Nova abilities can be activated at any time in combat including on other player characters’ turns and in Phases 1 and 3 of combat. The player character declares they are spending one or more Nova points then resolves the affect. There are only two exceptions: Nova abilities that require a skill roll can only be used during the activating character’s turn, and player characters who have 0 health levels cannot spend Nova points (unless an ability specifies otherwise). Nova abilities that require a skill roll are considered actions and can only be used in accordance with the normal action/skill rolls for taking actions.
Movement is counted in squares. In a combat encounter each square on the grid in Roll20 should equal 5 feet. Every player character has a starting speed of 5 squares (or 25 feet). Special abilities, Nova abilities, items, and more could increase this speed.
During combat every player character gets one free movement action on their turn during which they can move some or all of their speed in squares, going from one square to any adjacent square (including diagonals). Once a player character ends their movement, their free movement action is done.
Player characters can attempt to take additional movement actions by making skill rolls. This additional movement is treated as a skill roll action as described in “Using a Skill” above. The player character is only able to make the additional movement if they succeed on this skill roll, and a failure on this roll results in the end of the player’s turn and a consequence or 1 Collapse point for the GM. If the player character succeeds on the roll, they can move a number of squares equal to their movement speed. Sometimes a player character may need to make a skill roll to complete their first movement action if that movement requires moving in stealth, jumping across an open pit, or any other maneuver that requires special effort to complete. In these situations the first movement action is instead completed as a skill roll using all the rules from the “Using a Skill” section, and the player character does not get to make a free movement action this turn.
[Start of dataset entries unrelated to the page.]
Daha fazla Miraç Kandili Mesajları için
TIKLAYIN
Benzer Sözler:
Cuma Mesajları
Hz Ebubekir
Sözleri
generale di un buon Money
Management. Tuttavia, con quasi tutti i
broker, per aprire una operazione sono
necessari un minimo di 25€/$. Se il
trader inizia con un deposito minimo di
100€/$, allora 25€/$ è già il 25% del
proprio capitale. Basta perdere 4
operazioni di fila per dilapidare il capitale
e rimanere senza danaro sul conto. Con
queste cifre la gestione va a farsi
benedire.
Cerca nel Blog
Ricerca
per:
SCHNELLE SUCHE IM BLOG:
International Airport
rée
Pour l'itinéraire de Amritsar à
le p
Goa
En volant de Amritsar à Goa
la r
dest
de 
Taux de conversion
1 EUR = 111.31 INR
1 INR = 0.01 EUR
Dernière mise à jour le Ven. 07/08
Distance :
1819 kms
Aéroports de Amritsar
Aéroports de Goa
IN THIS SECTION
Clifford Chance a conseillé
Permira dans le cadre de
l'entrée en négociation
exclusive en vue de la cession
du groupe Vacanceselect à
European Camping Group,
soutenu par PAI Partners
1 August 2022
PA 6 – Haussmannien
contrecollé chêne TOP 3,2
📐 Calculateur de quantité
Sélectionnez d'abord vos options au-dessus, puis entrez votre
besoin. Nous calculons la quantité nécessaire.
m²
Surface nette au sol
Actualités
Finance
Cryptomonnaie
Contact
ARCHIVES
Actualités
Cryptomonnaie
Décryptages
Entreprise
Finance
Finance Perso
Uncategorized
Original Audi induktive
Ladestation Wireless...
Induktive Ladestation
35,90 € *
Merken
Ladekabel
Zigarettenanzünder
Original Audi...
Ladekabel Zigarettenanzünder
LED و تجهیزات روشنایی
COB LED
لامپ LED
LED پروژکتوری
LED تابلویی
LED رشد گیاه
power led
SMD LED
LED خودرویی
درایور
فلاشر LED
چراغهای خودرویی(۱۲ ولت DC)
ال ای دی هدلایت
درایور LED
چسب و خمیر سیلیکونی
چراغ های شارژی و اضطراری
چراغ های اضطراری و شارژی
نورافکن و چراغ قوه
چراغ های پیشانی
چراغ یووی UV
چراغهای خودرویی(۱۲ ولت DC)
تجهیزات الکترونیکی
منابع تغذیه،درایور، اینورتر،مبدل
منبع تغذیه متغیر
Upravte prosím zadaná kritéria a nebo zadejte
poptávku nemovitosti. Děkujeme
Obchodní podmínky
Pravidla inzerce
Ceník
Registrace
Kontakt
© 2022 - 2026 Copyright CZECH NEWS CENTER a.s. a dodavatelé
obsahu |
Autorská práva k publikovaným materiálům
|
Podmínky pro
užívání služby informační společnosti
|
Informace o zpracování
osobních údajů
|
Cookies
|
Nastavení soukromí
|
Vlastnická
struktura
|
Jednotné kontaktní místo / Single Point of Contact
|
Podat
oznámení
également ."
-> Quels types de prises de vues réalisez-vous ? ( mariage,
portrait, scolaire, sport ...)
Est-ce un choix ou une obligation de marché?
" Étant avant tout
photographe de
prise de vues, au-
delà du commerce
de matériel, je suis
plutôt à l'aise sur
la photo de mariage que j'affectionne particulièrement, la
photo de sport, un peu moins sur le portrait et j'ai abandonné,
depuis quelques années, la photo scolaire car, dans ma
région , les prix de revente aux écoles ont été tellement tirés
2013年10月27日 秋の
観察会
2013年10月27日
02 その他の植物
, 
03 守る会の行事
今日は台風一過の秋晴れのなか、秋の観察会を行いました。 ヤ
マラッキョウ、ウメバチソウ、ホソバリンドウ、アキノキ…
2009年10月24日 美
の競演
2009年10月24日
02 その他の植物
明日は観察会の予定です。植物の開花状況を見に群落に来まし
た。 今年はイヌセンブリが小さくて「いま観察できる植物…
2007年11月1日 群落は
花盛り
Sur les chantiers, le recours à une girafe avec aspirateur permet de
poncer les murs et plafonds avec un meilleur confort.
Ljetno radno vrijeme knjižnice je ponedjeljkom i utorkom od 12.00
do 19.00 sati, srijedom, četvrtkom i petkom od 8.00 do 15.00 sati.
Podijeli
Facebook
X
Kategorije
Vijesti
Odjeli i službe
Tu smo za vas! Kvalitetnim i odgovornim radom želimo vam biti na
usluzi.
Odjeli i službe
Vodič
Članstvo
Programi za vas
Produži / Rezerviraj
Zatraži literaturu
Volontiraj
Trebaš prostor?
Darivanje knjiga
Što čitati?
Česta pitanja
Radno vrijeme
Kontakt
Example: Furo wants to move 5 squares. He has not moved yet this turn, so he can move 5 squares without needing to use a skill. Once in his new space, he makes an attack against an enemy in that room and succeeds on the skill roll. Furo now wants to move again. This time he makes an Athletics skill roll to push himself to keep moving. His Athletics skill is a d8, and as this is the second action during his turn he must roll 3d8. He rolls and gets a 7, 6, and 3. As there are no doubles he successfully moves another 5 squares.
Movement is a key aspect of tactical decisions and avoiding attacks. If an opponent has declared they are going to run at a player character and make a laser sword attack against them and then the character moves further away than the enemy can move during Phase 3, the enemy attack cannot be resolved. Alternatively if an enemy throws a grenade that affects everyone within 3 squares, any player characters who move out of that zone on their turns avoid the damage from that attack.
After a player character decides not to take any more actions or fails a skill roll, their turn ends. The players decide who the next character to have a turn will be, and that character begins taking actions. This continues until all characters have taken their turns. No character may take more than one turn in a round.